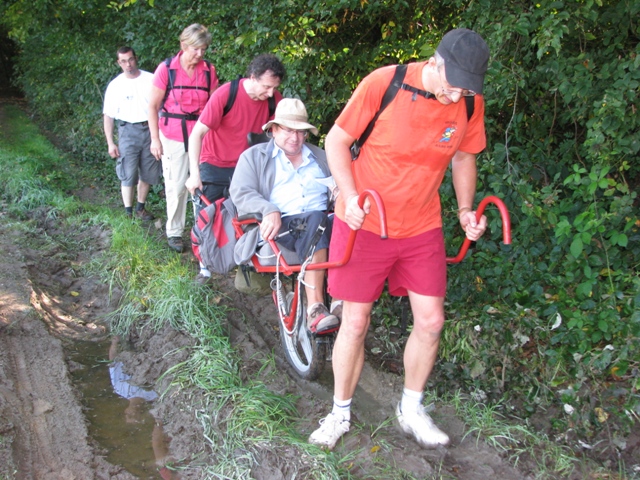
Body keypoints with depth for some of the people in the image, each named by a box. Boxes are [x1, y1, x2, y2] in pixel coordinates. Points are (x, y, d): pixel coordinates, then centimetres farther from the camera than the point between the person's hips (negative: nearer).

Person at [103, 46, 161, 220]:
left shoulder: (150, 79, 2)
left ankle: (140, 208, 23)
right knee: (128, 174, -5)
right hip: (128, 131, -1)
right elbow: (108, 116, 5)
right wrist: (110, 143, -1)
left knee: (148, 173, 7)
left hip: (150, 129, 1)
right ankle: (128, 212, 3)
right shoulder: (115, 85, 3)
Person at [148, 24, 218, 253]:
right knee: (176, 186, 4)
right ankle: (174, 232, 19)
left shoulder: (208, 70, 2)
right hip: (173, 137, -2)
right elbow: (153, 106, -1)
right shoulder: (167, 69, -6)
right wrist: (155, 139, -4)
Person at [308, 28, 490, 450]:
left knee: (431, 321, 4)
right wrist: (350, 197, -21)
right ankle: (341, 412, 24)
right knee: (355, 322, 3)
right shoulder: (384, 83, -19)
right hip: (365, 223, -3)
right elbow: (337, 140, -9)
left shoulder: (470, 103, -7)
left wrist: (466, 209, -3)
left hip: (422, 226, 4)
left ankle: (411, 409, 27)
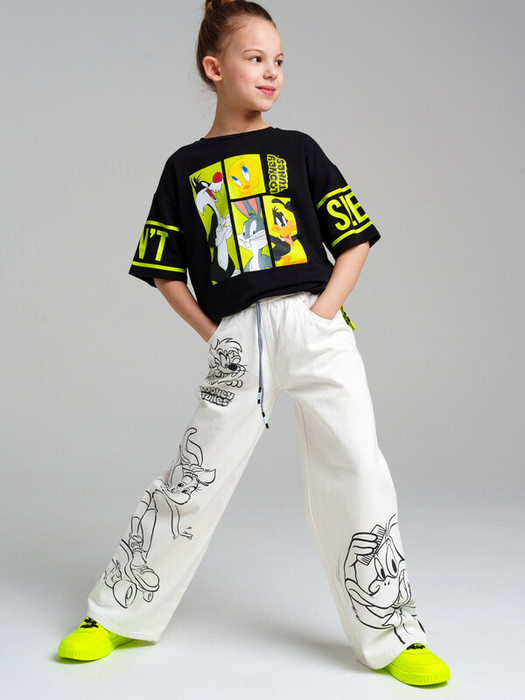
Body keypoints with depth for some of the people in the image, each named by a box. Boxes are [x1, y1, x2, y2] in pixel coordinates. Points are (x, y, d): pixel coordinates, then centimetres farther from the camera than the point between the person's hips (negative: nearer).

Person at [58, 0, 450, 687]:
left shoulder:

◇ ◇ ◇ ◇ ◇

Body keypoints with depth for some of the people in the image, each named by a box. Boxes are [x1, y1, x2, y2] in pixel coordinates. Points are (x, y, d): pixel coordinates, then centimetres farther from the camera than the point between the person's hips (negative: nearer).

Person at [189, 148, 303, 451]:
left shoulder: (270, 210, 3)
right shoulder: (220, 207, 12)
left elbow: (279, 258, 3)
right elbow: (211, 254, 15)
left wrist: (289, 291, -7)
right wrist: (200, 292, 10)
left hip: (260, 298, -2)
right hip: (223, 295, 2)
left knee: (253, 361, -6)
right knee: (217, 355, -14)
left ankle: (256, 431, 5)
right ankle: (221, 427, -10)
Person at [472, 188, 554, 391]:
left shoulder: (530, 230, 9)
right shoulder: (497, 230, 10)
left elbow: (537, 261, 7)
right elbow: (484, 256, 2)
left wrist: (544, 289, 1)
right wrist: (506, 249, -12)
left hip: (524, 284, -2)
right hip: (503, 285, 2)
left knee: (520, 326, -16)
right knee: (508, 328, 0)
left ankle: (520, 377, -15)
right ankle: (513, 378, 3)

◇ ◇ ◇ ◇ ◇

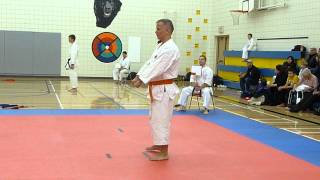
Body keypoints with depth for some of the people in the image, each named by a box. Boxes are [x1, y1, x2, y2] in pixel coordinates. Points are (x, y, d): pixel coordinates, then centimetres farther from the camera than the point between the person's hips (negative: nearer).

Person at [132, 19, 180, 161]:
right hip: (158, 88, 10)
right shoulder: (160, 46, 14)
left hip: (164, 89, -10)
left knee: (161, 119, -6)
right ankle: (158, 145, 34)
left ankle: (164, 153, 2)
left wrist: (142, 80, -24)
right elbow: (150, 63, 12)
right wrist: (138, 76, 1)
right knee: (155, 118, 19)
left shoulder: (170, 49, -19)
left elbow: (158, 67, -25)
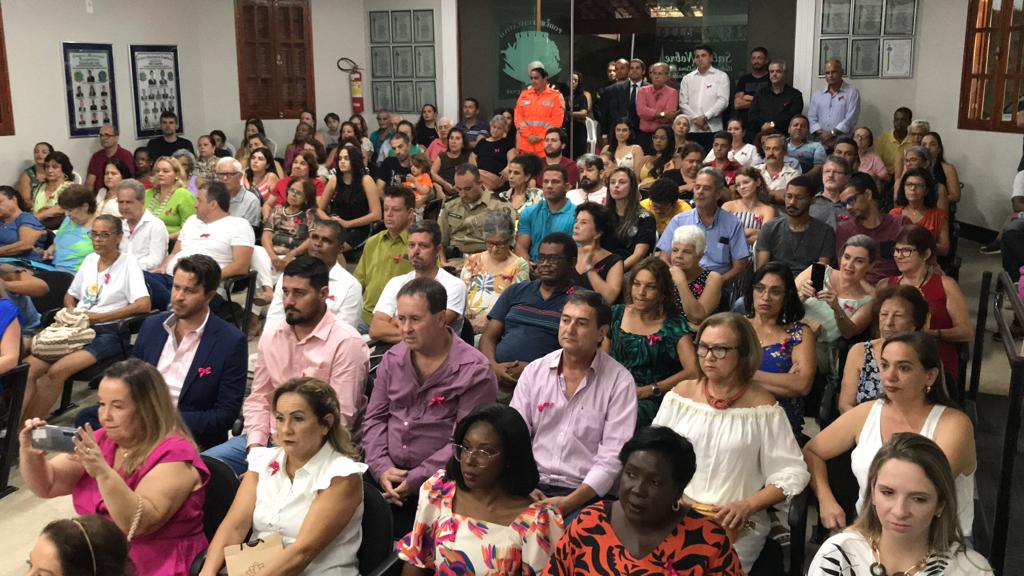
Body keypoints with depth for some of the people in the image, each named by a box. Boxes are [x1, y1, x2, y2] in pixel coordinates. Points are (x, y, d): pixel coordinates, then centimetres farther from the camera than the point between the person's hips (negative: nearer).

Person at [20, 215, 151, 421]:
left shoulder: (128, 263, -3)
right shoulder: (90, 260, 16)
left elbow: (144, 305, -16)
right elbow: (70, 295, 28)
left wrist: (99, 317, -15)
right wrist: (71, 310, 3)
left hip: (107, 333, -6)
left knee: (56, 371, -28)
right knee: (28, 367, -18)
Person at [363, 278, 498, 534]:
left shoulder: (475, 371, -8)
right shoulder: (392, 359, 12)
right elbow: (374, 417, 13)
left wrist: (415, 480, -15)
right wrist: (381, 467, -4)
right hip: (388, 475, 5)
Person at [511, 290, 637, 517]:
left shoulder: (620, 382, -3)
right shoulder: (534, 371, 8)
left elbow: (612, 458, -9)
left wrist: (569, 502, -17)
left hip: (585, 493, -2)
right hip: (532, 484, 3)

◇ ◇ ◇ ◇ ◇

Transcribe each line of the data above, unaltered, from the one where "left knee: (148, 173, 7)" appears to the one where "left ankle: (411, 409, 27)" appears, inclusive of both.

**ANSWER TO THIS EXERCISE**
left knee: (148, 173, 7)
left hip: (150, 129, 1)
right ankle: (128, 212, 3)
right shoulder: (115, 85, 3)
Person at [148, 24, 218, 253]:
right knee: (176, 186, 4)
right ankle: (174, 232, 19)
left shoulder: (208, 70, 2)
right hip: (173, 137, -2)
right elbow: (153, 106, -1)
right shoulder: (167, 69, -6)
right wrist: (155, 139, -4)
Person at [308, 28, 490, 450]:
left knee: (431, 321, 4)
right wrist: (350, 197, -21)
right ankle: (341, 412, 24)
right knee: (355, 322, 3)
right shoulder: (384, 83, -19)
right hip: (365, 223, -3)
right elbow: (337, 140, -9)
left shoulder: (470, 103, -7)
left wrist: (466, 209, -3)
left hip: (422, 226, 4)
left ankle: (411, 409, 27)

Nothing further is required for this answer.